§ **TASK DETAILS**: Pictures in the records below are skipped; the rest is copied exactly.

Stored items from a collection:
****

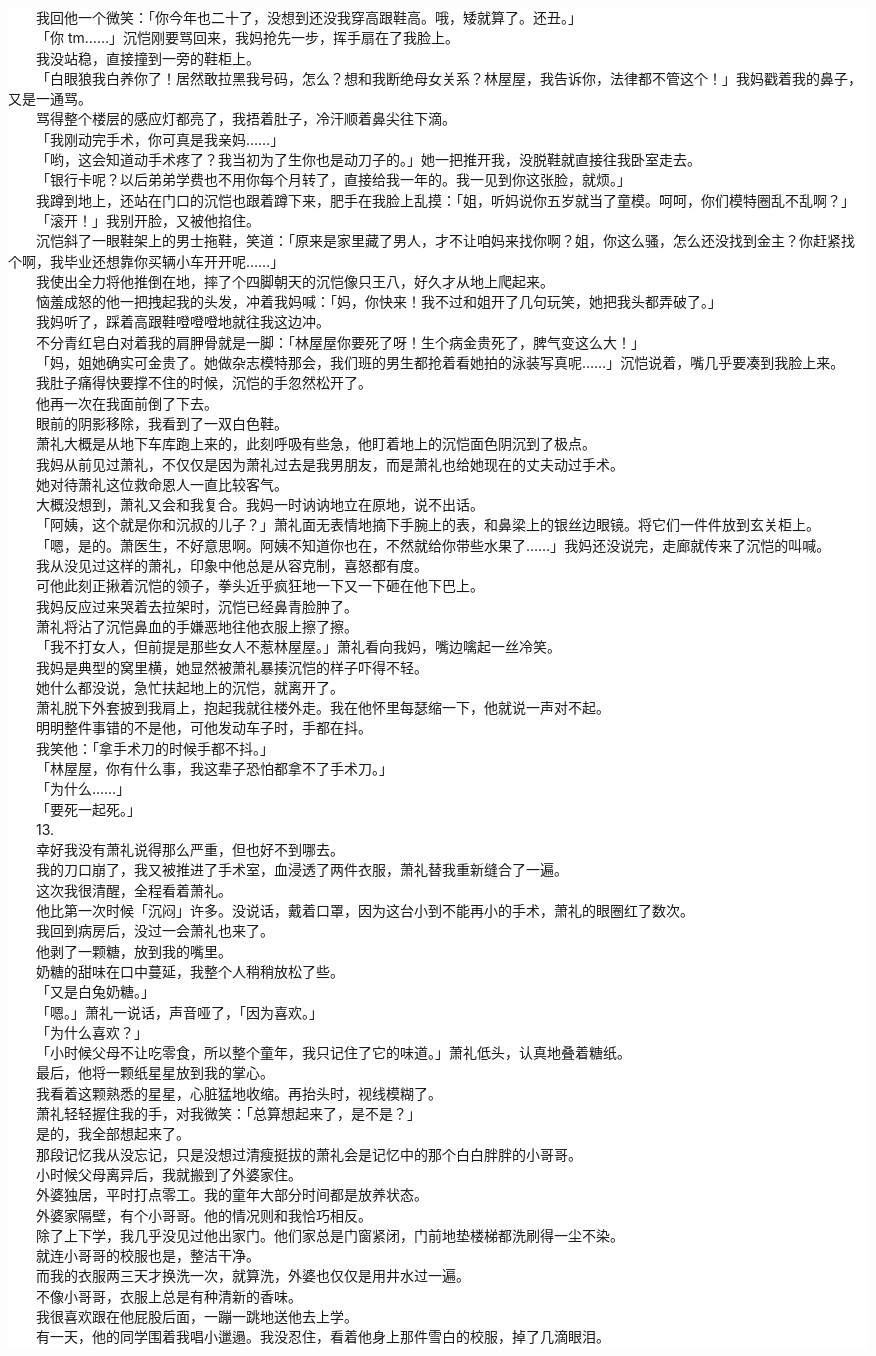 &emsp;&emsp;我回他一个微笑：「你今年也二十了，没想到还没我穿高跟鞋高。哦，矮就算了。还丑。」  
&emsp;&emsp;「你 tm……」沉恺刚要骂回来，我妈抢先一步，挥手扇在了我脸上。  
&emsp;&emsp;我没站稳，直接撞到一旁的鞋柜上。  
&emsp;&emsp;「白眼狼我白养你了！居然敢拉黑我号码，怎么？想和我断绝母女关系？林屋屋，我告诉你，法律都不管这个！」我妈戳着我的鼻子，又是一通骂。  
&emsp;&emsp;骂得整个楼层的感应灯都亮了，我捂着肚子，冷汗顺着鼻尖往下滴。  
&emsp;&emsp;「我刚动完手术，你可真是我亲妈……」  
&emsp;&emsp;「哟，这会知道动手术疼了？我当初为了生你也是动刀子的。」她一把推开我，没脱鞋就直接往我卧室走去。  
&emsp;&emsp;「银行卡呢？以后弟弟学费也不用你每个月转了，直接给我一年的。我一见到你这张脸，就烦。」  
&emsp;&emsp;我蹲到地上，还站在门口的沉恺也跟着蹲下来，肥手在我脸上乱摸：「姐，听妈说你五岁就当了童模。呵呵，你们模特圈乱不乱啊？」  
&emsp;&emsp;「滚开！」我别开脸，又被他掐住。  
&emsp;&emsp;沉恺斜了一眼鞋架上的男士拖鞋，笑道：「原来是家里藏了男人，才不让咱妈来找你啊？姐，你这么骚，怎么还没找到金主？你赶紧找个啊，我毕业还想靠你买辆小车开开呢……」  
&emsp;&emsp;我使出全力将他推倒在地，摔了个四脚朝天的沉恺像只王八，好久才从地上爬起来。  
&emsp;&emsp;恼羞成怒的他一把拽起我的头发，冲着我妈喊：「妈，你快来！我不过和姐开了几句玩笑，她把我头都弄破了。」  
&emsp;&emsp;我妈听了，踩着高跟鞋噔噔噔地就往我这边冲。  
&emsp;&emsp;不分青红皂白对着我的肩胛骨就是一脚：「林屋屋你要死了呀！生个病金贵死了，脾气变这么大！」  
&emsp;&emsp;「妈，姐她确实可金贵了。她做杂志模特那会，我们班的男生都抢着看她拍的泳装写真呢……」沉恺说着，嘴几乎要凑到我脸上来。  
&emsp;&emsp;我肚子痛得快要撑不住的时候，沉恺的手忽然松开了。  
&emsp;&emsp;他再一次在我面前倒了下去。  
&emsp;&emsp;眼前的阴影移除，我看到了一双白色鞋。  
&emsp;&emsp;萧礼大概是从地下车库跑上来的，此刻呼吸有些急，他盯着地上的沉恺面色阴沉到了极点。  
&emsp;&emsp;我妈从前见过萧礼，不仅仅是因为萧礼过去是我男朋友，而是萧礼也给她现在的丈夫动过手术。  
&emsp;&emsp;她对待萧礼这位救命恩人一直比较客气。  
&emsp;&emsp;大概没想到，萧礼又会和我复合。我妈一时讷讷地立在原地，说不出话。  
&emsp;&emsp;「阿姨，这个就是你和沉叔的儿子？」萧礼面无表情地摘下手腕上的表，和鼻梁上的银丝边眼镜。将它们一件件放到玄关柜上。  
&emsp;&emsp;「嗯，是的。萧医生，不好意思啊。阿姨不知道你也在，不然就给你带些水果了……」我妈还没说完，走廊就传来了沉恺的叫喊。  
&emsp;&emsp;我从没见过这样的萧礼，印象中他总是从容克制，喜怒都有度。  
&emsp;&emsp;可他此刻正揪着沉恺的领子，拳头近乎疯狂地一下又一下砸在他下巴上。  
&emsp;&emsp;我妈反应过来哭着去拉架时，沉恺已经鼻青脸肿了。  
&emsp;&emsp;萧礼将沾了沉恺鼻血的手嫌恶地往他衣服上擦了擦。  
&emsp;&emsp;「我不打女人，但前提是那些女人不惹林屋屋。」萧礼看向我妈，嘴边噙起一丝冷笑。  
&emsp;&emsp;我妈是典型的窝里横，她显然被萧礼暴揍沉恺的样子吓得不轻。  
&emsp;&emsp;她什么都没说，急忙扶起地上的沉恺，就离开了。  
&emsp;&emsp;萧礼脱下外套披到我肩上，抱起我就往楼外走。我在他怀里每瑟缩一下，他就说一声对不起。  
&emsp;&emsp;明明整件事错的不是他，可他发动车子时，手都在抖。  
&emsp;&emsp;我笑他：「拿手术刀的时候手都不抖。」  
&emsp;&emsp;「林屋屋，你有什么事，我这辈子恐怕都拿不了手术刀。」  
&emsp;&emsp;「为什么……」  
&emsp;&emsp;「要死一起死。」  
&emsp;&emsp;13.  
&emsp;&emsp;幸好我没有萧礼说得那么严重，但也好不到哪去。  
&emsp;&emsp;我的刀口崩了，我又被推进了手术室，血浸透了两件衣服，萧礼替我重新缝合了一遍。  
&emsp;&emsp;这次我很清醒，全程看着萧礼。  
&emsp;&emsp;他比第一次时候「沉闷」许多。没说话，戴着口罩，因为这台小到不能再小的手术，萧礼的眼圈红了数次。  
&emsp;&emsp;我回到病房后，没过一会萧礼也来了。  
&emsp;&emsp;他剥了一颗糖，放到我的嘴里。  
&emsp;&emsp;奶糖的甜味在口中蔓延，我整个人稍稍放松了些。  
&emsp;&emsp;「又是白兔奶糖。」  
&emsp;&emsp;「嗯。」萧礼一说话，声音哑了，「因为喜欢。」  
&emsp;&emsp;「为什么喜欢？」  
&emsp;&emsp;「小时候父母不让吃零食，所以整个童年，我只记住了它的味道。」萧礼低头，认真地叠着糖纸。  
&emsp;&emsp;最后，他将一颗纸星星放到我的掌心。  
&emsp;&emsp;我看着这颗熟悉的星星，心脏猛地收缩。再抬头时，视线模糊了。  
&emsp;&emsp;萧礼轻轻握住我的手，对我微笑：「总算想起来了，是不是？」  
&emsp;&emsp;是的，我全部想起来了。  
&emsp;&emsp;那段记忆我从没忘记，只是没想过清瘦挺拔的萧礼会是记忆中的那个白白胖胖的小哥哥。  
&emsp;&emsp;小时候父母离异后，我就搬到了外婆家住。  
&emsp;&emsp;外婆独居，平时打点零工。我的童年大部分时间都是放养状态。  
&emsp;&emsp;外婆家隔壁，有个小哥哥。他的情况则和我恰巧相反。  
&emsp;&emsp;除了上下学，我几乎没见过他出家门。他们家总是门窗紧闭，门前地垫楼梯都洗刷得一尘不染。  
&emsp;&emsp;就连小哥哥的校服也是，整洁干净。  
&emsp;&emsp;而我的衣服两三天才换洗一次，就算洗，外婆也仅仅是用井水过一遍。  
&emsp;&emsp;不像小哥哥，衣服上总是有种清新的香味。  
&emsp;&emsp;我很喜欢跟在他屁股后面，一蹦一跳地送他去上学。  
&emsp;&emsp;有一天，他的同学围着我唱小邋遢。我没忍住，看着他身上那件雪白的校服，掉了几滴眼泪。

****

§ **SOLVED EXERCISE**:
 &emsp;&emsp;我回他一个微笑：「你今年也二十了，没想到还没我穿高跟鞋高。哦，矮就算了。还丑。」  
&emsp;&emsp;「你 tm……」沉恺刚要骂回来，我妈抢先一步，挥手扇在了我脸上。  
&emsp;&emsp;我没站稳，直接撞到一旁的鞋柜上。  
&emsp;&emsp;「白眼狼我白养你了！居然敢拉黑我号码，怎么？想和我断绝母女关系？林屋屋，我告诉你，法律都不管这个！」我妈戳着我的鼻子，又是一通骂。  
&emsp;&emsp;骂得整个楼层的感应灯都亮了，我捂着肚子，冷汗顺着鼻尖往下滴。  
&emsp;&emsp;「我刚动完手术，你可真是我亲妈……」  
&emsp;&emsp;「哟，这会知道动手术疼了？我当初为了生你也是动刀子的。」她一把推开我，没脱鞋就直接往我卧室走去。  
&emsp;&emsp;「银行卡呢？以后弟弟学费也不用你每个月转了，直接给我一年的。我一见到你这张脸，就烦。」  
&emsp;&emsp;我蹲到地上，还站在门口的沉恺也跟着蹲下来，肥手在我脸上乱摸：「姐，听妈说你五岁就当了童模。呵呵，你们模特圈乱不乱啊？」  
&emsp;&emsp;「滚开！」我别开脸，又被他掐住。  
&emsp;&emsp;沉恺斜了一眼鞋架上的男士拖鞋，笑道：「原来是家里藏了男人，才不让咱妈来找你啊？姐，你这么骚，怎么还没找到金主？你赶紧找个啊，我毕业还想靠你买辆小车开开呢……」  
&emsp;&emsp;我使出全力将他推倒在地，摔了个四脚朝天的沉恺像只王八，好久才从地上爬起来。  
&emsp;&emsp;恼羞成怒的他一把拽起我的头发，冲着我妈喊：「妈，你快来！我不过和姐开了几句玩笑，她把我头都弄破了。」  
&emsp;&emsp;我妈听了，踩着高跟鞋噔噔噔地就往我这边冲。  
&emsp;&emsp;不分青红皂白对着我的肩胛骨就是一脚：「林屋屋你要死了呀！生个病金贵死了，脾气变这么大！」  
&emsp;&emsp;「妈，姐她确实可金贵了。她做杂志模特那会，我们班的男生都抢着看她拍的泳装写真呢……」沉恺说着，嘴几乎要凑到我脸上来。  
&emsp;&emsp;我肚子痛得快要撑不住的时候，沉恺的手忽然松开了。  
&emsp;&emsp;他再一次在我面前倒了下去。  
&emsp;&emsp;眼前的阴影移除，我看到了一双白色鞋。  
&emsp;&emsp;萧礼大概是从地下车库跑上来的，此刻呼吸有些急，他盯着地上的沉恺面色阴沉到了极点。  
&emsp;&emsp;我妈从前见过萧礼，不仅仅是因为萧礼过去是我男朋友，而是萧礼也给她现在的丈夫动过手术。  
&emsp;&emsp;她对待萧礼这位救命恩人一直比较客气。  
&emsp;&emsp;大概没想到，萧礼又会和我复合。我妈一时讷讷地立在原地，说不出话。  
&emsp;&emsp;「阿姨，这个就是你和沉叔的儿子？」萧礼面无表情地摘下手腕上的表，和鼻梁上的银丝边眼镜。将它们一件件放到玄关柜上。  
&emsp;&emsp;「嗯，是的。萧医生，不好意思啊。阿姨不知道你也在，不然就给你带些水果了……」我妈还没说完，走廊就传来了沉恺的叫喊。  
&emsp;&emsp;我从没见过这样的萧礼，印象中他总是从容克制，喜怒都有度。  
&emsp;&emsp;可他此刻正揪着沉恺的领子，拳头近乎疯狂地一下又一下砸在他下巴上。  
&emsp;&emsp;我妈反应过来哭着去拉架时，沉恺已经鼻青脸肿了。  
&emsp;&emsp;萧礼将沾了沉恺鼻血的手嫌恶地往他衣服上擦了擦。  
&emsp;&emsp;「我不打女人，但前提是那些女人不惹林屋屋。」萧礼看向我妈，嘴边噙起一丝冷笑。  
&emsp;&emsp;我妈是典型的窝里横，她显然被萧礼暴揍沉恺的样子吓得不轻。  
&emsp;&emsp;她什么都没说，急忙扶起地上的沉恺，就离开了。  
&emsp;&emsp;萧礼脱下外套披到我肩上，抱起我就往楼外走。我在他怀里每瑟缩一下，他就说一声对不起。  
&emsp;&emsp;明明整件事错的不是他，可他发动车子时，手都在抖。  
&emsp;&emsp;我笑他：「拿手术刀的时候手都不抖。」  
&emsp;&emsp;「林屋屋，你有什么事，我这辈子恐怕都拿不了手术刀。」  
&emsp;&emsp;「为什么……」  
&emsp;&emsp;「要死一起死。」  
&emsp;&emsp;13.  
&emsp;&emsp;幸好我没有萧礼说得那么严重，但也好不到哪去。  
&emsp;&emsp;我的刀口崩了，我又被推进了手术室，血浸透了两件衣服，萧礼替我重新缝合了一遍。  
&emsp;&emsp;这次我很清醒，全程看着萧礼。  
&emsp;&emsp;他比第一次时候「沉闷」许多。没说话，戴着口罩，因为这台小到不能再小的手术，萧礼的眼圈红了数次。  
&emsp;&emsp;我回到病房后，没过一会萧礼也来了。  
&emsp;&emsp;他剥了一颗糖，放到我的嘴里。  
&emsp;&emsp;奶糖的甜味在口中蔓延，我整个人稍稍放松了些。  
&emsp;&emsp;「又是白兔奶糖。」  
&emsp;&emsp;「嗯。」萧礼一说话，声音哑了，「因为喜欢。」  
&emsp;&emsp;「为什么喜欢？」  
&emsp;&emsp;「小时候父母不让吃零食，所以整个童年，我只记住了它的味道。」萧礼低头，认真地叠着糖纸。  
&emsp;&emsp;最后，他将一颗纸星星放到我的掌心。  
&emsp;&emsp;我看着这颗熟悉的星星，心脏猛地收缩。再抬头时，视线模糊了。  
&emsp;&emsp;萧礼轻轻握住我的手，对我微笑：「总算想起来了，是不是？」  
&emsp;&emsp;是的，我全部想起来了。  
&emsp;&emsp;那段记忆我从没忘记，只是没想过清瘦挺拔的萧礼会是记忆中的那个白白胖胖的小哥哥。  
&emsp;&emsp;小时候父母离异后，我就搬到了外婆家住。  
&emsp;&emsp;外婆独居，平时打点零工。我的童年大部分时间都是放养状态。  
&emsp;&emsp;外婆家隔壁，有个小哥哥。他的情况则和我恰巧相反。  
&emsp;&emsp;除了上下学，我几乎没见过他出家门。他们家总是门窗紧闭，门前地垫楼梯都洗刷得一尘不染。  
&emsp;&emsp;就连小哥哥的校服也是，整洁干净。  
&emsp;&emsp;而我的衣服两三天才换洗一次，就算洗，外婆也仅仅是用井水过一遍。  
&emsp;&emsp;不像小哥哥，衣服上总是有种清新的香味。  
&emsp;&emsp;我很喜欢跟在他屁股后面，一蹦一跳地送他去上学。  
&emsp;&emsp;有一天，他的同学围着我唱小邋遢。我没忍住，看着他身上那件雪白的校服，掉了几滴眼泪。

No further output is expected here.